UNITED STATES v. YOUNG.
94 U.S. 258
24 L.Ed. 153
October Term, 1876
ON motion of the United States to dismiss an appeal from the Court of Claims, and of the appellee for a writ of certiorari.
Mr. Assistant Attorney-General Smith for the United States.
Mr. W. W. McFarland for the appellee.
MR. CHIEF JUSTICE WAITE delivered the opinion of the court.

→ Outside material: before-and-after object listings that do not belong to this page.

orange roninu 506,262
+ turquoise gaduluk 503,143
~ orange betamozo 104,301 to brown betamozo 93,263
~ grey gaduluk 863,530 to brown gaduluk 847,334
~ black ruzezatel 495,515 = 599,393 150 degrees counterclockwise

During the pendency of this suit in this court the Court of Claims, assuming to act under the authority of sect. 1088, Rev. Stat., has granted a new trial, and the United States now ask to dismiss their appeal. This we have often decided they have the right to do. Latham's and Deming's Appeals, 9 Wall. 145. In United States v. Ayres, 9 id. 610, the motion to dismiss was made by the appellee and resisted by the United States; but it was held 'that the order granting the new trial has the effect of vacating the former judgment, and to render it null and void;' and the appeal was consequently dismissed. The same principle was recognized in United States v. Crussell, 12 id. 175, Ex parte Russell, 13 id. 664, and Ex parte United States, 16 id. 699.

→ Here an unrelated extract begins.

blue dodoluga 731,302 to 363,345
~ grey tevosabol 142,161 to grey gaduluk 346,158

The appellee asks, however, that the cause may be retained, and that the proceedings under which the new trial was granted may be brought here by writ of certiorari for re-examination. Unless this can be done, he admits that the United States should be permitted to dismiss their appeal.

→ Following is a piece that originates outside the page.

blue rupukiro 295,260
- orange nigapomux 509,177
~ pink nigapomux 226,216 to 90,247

We have only such appellate jurisdiction as has been conferred by Congress, and in the exercise of such as has been conferred we can proceed only in the manner which the law prescribes. Barry v. Mercein, 5 How. 119; Durosseau v. United States, 6 Cranch, 314; United States v. Curry, 6 How. 113; Ex parte Vallandigham, 1 Wall. 251.
From the judgments of the Court of Claims appeals are allowed to this court (sect. 707, Rev. Stat.), but no provision has been made for writs of error. Consequently, we cannot proceed by writ of error to review the decisions of that court.
At common law, the writ of certiorari is used for two purposes: 1. As an appellate proceeding for the re-examination of some action of an inferior tribunal; and, 2. As auxiliary process to enable a court to obtain further information in respect to some matter already before it for adjudication. It is for the last purpose only that the writ is employed in this court.
In the present case the writ is asked, not to bring here any part of the record of the Court of Claims as it existed when the appeal was taken, but to obtain a new record of a new proceeding which has been had since, and by which the judgment appealed from has been vacated and a new trial granted in the court below. The object is to inform us, not of what was done before the appeal, but of what has been done since. Our action under the appeal, however, is confined to what was done before; and, if we act at all upon what has been done since, it must be in consequence of some new jurisdiction to be acquired. From what has already been said, it is clear that, for such a purpose, we have no power to issue the writ.
The Court of Claims, by granting a new trial, has resumed control of the cause and the parties. This it had the right to do. Such a power may be somewhat anomalous, but it is expressly given; and every person, when he submits himself to the jurisdiction of that court for the prosecution of his claim, subjects himself to its operation. The proceedings under which the new trial was obtained are now a part of the record below, and, after judgment is finally rendered, may be brought here by appeal for review.
Motion of the United States to dismiss the appeal granted. Motion for certiorari denied.